▶ **Task statement**
Please answer from the excerpt on discovery below: what defense did the defendant in Hunt raise against the claim about an automatic dialer?

===== Excerpt =====

In the context of my case against UAB, I was entitled to "broad and liberal" discovery. Instead, I was denied discovery altogether.
Acker goes on in Hunt to explain why the plaintiff not only must be allowed discovery in general, but why he is due to receive particular items in discovery:
The analysis of this low bar is uncomplicated. Among plaintiff’s claims is that defendant called him using an illegal automatic dialer, and among defendant’s defenses is that, on the contrary, it used manual dialing in all of its communications with plaintiff. Obviously, plaintiff is not required to take defendant’s word for it; it is precisely these types of factual disputes for which discovery exists.
Acker then chastises the defendant for claiming the "evidence is undisputed":
Second, defendant’s claim that “the evidence is undisputed” is one it must save for summary judgment or some other later stage of this litigation. Indeed, the very purpose of the instant motion is to make the evidence disputed. Plaintiff is not required to accept defendant’s claims that all calls were made manually; in short, he is free to argue before a jury, whether rightly or wrongly, that defendant’s assertion is a lie or an error, and that in fact defendant did make “numerous calls by illegal automatic dialers and/or predictive dialers . . . at all hours of the day and night. . . .” Should he choose to do so, he is permitted under the federal discovery rules to obtain information from defendant with which to support his argument.
This all raises some obvious questions: Why didn't discovery exist to address factual disputes in my case against UAB? Why was I not allowed, via discovery, to show that UAB's assertions were lies or errors? Why was I not allowed, via discovery, to obtain information to support my arguments?

===== Stored data =====

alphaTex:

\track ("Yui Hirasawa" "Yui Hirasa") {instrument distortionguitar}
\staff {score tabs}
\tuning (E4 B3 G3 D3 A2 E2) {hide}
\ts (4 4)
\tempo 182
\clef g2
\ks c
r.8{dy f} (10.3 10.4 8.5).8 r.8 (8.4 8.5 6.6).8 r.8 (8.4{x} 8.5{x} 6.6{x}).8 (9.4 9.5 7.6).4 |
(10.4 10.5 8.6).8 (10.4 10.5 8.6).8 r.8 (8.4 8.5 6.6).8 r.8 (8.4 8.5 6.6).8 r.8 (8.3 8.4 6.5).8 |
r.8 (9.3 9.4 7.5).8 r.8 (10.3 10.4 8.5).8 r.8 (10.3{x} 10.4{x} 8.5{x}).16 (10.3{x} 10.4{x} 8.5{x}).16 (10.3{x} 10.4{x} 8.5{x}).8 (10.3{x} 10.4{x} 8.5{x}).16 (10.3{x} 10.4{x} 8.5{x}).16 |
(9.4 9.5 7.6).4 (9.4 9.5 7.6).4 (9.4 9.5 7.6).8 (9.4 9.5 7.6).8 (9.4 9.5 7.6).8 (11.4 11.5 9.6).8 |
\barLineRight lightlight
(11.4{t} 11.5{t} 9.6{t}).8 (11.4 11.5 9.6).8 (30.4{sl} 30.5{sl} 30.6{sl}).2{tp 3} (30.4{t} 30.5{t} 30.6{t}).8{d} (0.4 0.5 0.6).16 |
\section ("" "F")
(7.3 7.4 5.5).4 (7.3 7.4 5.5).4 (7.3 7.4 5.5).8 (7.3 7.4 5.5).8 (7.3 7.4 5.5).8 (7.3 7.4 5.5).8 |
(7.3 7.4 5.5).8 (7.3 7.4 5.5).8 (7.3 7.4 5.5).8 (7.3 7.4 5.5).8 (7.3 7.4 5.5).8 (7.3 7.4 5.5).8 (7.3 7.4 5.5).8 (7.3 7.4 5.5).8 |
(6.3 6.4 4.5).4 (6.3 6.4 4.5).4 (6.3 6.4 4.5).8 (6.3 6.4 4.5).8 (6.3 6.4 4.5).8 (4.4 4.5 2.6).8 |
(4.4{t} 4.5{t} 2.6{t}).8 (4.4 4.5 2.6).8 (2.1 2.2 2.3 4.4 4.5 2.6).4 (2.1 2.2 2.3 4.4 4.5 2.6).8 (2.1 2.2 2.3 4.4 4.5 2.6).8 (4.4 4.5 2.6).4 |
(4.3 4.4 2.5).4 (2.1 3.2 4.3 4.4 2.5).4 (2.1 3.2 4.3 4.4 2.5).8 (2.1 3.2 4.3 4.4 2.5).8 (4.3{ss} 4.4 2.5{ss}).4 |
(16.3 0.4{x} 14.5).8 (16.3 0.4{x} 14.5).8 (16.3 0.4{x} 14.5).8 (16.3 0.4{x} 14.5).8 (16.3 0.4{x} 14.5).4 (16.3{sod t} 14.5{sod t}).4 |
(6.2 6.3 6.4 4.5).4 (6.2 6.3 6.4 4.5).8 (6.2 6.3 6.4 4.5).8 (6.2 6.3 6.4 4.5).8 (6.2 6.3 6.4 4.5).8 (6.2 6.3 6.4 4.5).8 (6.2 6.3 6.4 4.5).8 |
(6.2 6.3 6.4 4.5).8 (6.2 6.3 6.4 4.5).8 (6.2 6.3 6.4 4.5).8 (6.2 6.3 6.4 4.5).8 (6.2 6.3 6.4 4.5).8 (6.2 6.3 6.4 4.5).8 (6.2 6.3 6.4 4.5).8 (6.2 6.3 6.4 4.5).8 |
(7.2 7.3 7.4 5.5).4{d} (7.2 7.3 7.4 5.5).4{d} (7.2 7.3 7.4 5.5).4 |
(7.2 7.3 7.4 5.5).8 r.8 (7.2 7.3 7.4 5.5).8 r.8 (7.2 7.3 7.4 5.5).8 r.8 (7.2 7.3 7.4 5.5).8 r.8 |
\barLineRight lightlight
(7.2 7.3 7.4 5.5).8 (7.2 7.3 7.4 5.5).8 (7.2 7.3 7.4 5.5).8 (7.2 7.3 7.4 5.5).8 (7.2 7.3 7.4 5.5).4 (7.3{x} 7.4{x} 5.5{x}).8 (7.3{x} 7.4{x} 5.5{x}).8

=====
===== Stored data =====

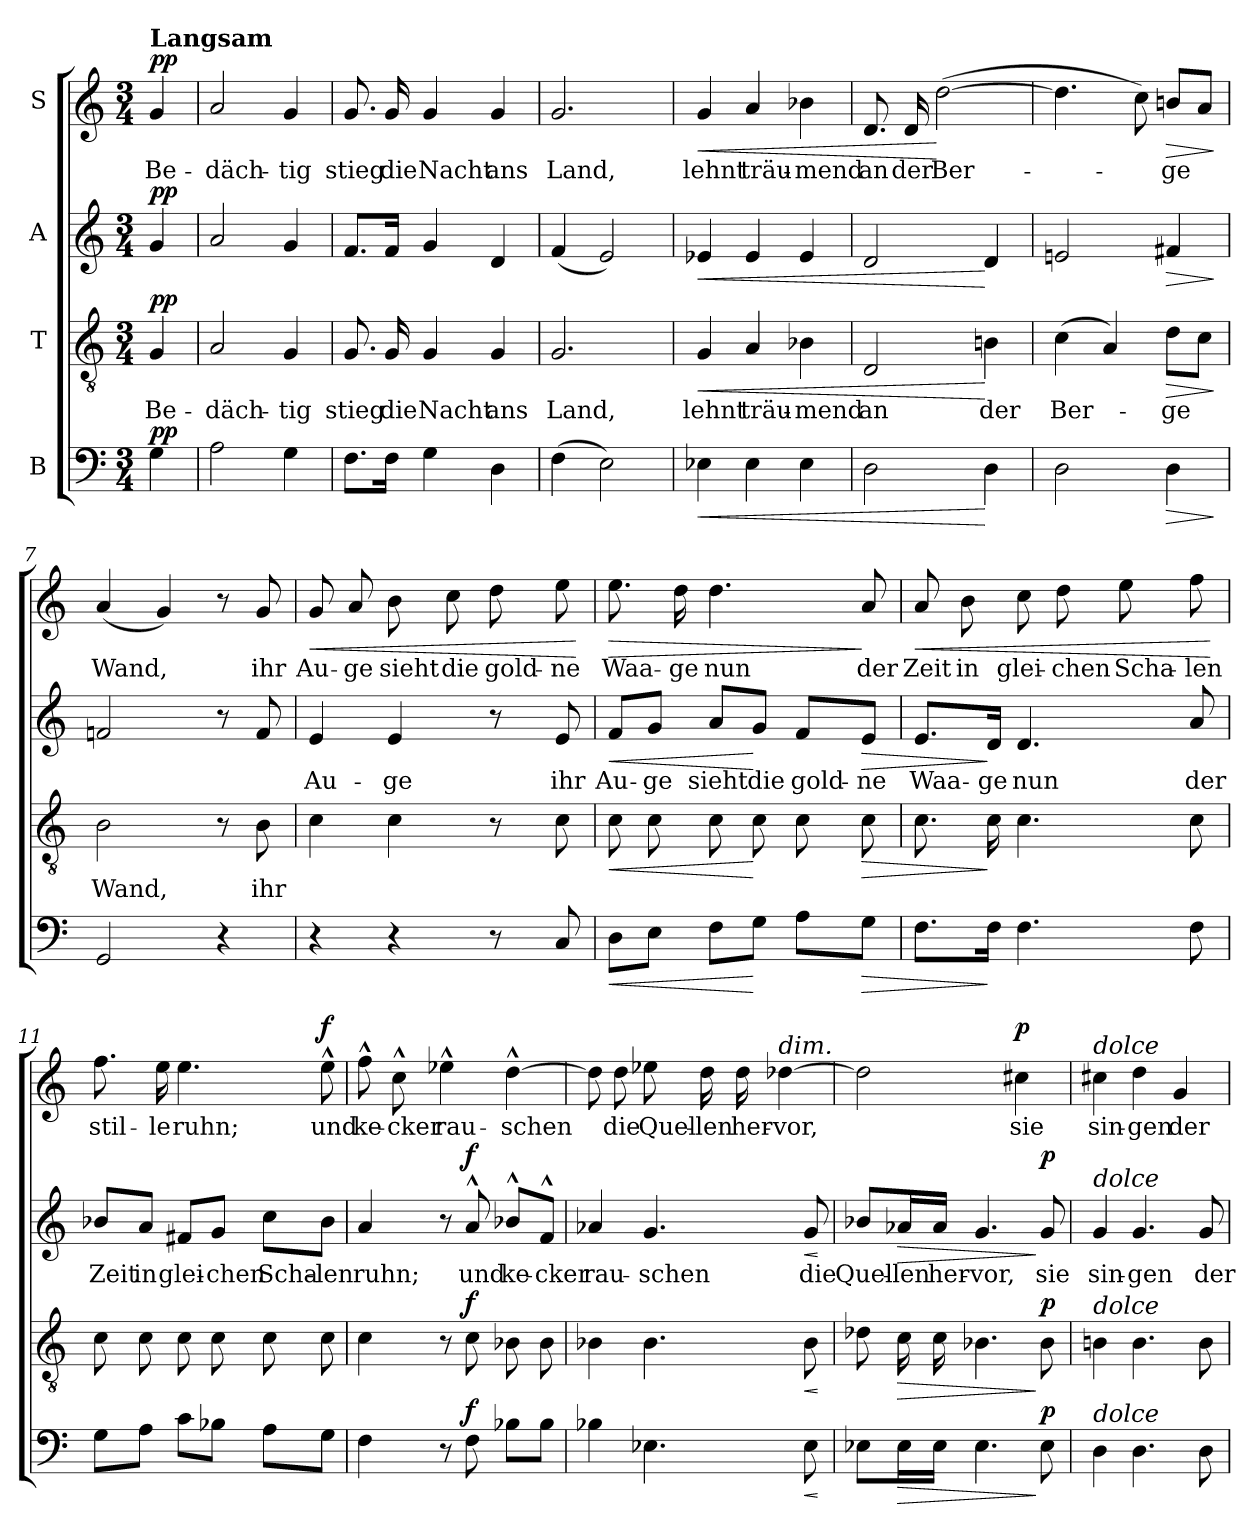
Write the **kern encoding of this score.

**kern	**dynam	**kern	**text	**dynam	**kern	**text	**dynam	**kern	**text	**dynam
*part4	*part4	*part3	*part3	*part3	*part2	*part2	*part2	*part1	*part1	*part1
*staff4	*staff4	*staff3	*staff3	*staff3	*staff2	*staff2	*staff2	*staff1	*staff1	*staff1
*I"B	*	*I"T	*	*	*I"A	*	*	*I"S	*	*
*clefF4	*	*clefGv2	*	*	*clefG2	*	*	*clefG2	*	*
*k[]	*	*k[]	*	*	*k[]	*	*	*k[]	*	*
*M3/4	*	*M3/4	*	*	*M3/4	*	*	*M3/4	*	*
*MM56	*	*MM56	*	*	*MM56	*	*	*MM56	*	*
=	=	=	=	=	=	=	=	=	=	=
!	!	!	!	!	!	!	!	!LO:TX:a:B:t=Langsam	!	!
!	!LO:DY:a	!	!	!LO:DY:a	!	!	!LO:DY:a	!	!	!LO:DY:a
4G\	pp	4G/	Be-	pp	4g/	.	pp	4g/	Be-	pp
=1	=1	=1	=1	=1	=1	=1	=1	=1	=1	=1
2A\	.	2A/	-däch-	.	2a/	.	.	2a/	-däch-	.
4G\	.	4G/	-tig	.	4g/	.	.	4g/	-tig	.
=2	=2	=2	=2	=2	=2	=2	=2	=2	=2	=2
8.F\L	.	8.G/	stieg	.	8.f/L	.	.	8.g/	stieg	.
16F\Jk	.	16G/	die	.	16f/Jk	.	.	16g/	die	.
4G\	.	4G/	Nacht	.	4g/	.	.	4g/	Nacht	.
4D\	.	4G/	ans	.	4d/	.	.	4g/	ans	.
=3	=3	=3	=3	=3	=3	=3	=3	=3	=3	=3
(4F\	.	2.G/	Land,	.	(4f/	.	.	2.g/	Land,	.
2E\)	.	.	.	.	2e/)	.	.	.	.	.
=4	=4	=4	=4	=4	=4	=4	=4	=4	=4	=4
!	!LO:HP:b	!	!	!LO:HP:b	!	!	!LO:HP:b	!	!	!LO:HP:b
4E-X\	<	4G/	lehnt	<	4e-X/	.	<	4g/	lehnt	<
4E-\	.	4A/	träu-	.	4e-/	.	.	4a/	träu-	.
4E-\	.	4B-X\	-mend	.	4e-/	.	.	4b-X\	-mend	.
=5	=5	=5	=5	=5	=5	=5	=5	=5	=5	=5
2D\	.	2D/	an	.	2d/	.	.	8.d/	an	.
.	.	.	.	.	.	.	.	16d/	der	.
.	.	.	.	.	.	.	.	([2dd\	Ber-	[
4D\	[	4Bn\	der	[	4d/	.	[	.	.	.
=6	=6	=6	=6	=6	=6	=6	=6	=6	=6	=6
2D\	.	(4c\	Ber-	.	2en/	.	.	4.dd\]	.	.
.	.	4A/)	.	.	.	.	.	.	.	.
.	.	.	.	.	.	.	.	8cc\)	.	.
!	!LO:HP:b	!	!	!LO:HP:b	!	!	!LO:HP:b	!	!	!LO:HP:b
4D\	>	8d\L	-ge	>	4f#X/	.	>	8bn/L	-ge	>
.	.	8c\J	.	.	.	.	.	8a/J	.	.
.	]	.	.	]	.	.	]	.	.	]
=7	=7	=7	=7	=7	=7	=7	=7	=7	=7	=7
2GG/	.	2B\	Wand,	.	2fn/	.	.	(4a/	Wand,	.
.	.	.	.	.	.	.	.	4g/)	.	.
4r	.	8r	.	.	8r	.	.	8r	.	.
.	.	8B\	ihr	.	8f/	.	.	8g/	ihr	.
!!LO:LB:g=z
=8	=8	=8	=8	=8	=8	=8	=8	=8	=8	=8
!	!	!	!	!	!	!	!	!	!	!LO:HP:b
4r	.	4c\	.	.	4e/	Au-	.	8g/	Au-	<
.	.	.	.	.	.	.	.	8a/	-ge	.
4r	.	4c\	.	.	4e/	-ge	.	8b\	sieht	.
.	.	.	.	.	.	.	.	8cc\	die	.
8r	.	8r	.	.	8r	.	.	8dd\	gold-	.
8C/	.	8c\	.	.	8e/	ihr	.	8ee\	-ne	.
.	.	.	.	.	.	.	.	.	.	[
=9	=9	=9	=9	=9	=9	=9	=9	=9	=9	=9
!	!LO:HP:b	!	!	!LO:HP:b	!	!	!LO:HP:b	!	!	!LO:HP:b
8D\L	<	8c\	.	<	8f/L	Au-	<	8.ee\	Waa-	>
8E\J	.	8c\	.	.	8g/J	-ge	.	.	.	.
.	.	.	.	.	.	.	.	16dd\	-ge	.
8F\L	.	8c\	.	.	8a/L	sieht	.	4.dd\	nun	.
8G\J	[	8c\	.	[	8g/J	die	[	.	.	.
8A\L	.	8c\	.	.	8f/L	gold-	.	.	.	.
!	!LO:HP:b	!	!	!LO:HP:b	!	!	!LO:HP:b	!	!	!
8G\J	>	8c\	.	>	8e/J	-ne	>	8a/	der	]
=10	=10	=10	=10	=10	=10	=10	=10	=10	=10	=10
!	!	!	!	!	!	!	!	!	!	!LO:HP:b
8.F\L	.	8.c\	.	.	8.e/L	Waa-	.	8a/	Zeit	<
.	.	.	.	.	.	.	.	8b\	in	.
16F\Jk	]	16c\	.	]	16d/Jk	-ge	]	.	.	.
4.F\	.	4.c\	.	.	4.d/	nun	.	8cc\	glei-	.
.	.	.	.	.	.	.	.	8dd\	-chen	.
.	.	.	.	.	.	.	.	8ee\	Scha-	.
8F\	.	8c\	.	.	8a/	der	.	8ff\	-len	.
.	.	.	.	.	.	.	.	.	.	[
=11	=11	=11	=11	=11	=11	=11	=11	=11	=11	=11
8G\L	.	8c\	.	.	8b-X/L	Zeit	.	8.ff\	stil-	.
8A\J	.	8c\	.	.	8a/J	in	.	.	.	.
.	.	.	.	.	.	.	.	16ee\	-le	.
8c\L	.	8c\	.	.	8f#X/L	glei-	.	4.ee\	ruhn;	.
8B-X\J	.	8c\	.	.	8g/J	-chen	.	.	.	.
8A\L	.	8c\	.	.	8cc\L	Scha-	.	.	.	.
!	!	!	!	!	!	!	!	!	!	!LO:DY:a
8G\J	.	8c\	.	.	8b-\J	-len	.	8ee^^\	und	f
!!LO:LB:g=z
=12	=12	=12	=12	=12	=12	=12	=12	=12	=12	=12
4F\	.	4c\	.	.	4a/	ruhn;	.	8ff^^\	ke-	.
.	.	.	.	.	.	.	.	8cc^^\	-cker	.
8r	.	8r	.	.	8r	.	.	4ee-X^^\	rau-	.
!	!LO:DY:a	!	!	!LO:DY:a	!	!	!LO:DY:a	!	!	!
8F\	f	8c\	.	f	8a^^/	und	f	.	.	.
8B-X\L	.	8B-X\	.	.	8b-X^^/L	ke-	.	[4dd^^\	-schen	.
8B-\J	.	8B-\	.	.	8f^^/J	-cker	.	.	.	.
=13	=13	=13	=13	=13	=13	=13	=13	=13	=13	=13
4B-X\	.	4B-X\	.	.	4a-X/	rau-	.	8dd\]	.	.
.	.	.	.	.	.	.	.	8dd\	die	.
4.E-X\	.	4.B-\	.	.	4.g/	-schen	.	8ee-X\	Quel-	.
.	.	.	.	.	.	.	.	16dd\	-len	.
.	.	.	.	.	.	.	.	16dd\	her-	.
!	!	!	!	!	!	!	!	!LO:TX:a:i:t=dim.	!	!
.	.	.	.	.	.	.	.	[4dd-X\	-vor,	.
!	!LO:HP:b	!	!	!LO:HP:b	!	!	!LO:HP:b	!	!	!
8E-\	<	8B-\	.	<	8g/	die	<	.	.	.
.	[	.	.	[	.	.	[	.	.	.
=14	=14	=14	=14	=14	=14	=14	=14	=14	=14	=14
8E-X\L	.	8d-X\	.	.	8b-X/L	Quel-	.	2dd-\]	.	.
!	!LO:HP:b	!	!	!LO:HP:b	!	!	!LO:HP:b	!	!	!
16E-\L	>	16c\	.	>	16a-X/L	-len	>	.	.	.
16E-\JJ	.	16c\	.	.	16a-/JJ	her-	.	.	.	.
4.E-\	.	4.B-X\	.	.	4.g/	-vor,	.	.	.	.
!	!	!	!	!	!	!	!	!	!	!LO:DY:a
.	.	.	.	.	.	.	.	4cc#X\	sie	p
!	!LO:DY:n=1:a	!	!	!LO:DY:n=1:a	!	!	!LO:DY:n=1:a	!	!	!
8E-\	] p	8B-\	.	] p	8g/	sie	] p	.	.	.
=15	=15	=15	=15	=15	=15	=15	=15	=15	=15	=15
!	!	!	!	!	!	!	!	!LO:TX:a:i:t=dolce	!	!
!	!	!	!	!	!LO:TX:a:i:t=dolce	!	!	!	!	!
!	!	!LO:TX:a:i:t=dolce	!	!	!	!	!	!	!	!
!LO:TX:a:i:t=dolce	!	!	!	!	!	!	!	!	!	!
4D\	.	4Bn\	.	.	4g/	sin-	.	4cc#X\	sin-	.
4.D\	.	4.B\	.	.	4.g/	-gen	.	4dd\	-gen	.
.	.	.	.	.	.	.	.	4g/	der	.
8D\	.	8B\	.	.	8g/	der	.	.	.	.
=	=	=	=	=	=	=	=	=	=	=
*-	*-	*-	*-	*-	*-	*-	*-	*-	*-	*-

=====
===== Stored data =====

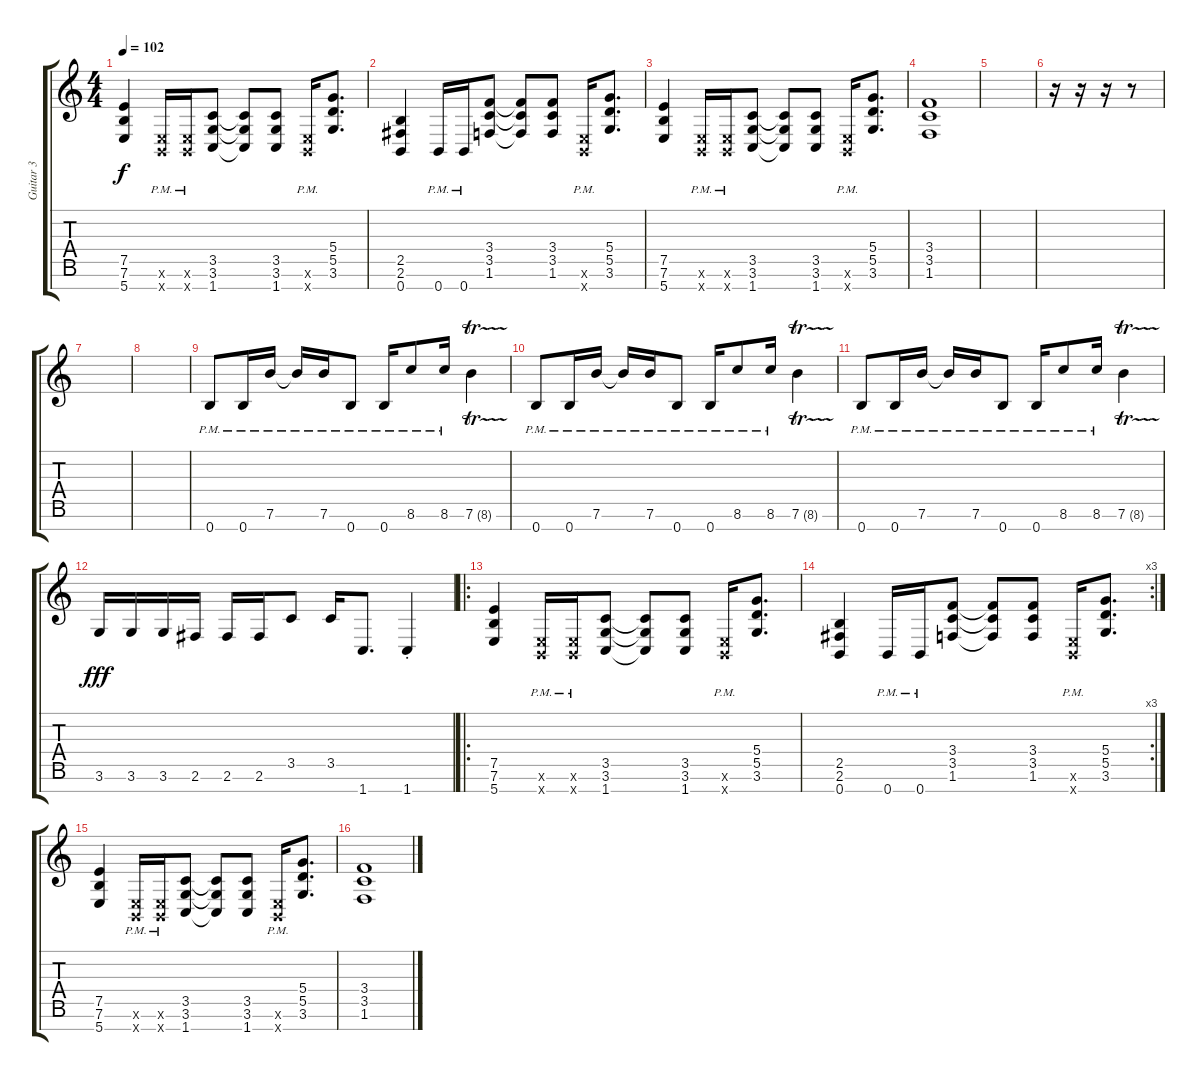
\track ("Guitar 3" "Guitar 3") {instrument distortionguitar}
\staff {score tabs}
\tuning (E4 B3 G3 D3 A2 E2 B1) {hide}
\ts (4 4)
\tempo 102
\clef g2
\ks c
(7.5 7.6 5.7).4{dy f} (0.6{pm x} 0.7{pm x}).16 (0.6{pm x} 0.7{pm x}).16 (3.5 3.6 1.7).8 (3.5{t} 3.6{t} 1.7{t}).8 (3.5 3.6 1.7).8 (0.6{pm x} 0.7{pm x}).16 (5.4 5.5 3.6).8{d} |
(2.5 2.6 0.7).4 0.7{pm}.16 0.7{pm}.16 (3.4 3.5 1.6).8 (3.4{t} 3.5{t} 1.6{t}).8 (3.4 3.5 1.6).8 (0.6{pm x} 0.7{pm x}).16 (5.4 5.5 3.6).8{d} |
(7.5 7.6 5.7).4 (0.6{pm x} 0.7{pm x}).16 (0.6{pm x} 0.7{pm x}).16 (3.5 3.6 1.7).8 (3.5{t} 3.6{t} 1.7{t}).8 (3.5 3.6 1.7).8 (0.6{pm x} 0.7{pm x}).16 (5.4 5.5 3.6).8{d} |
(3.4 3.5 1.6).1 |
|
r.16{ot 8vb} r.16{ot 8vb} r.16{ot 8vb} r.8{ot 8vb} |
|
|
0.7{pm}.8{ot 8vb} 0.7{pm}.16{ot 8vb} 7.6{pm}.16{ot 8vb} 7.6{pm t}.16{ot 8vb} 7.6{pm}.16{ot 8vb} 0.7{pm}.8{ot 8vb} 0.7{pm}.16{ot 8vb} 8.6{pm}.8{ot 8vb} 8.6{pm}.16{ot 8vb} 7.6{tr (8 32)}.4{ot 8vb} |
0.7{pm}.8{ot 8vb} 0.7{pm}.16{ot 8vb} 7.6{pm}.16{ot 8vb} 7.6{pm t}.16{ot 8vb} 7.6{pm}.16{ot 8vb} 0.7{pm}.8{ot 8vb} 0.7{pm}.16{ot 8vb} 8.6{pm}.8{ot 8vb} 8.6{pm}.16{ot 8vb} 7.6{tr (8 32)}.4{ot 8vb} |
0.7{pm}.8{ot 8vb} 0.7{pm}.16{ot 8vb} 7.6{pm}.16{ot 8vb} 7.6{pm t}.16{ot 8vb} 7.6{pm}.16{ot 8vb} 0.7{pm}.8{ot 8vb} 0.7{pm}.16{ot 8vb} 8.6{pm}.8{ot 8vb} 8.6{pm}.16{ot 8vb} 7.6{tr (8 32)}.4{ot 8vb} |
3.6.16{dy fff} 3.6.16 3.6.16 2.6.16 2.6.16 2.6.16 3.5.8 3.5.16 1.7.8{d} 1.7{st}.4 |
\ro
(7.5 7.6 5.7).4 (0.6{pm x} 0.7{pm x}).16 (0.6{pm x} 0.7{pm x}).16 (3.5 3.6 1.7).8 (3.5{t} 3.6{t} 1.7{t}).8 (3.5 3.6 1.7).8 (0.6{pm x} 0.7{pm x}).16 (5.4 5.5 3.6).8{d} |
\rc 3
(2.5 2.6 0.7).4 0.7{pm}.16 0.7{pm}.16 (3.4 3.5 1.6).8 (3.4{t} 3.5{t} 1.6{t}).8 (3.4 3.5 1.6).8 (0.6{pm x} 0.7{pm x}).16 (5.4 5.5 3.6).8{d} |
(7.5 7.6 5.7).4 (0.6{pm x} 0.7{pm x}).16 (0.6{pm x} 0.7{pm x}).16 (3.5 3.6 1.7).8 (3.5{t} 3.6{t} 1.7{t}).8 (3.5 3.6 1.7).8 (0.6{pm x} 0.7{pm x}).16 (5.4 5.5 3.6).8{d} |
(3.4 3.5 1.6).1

=====

▶ **The solution**
It said it used manual dialing in all of its communications with the plaintiff.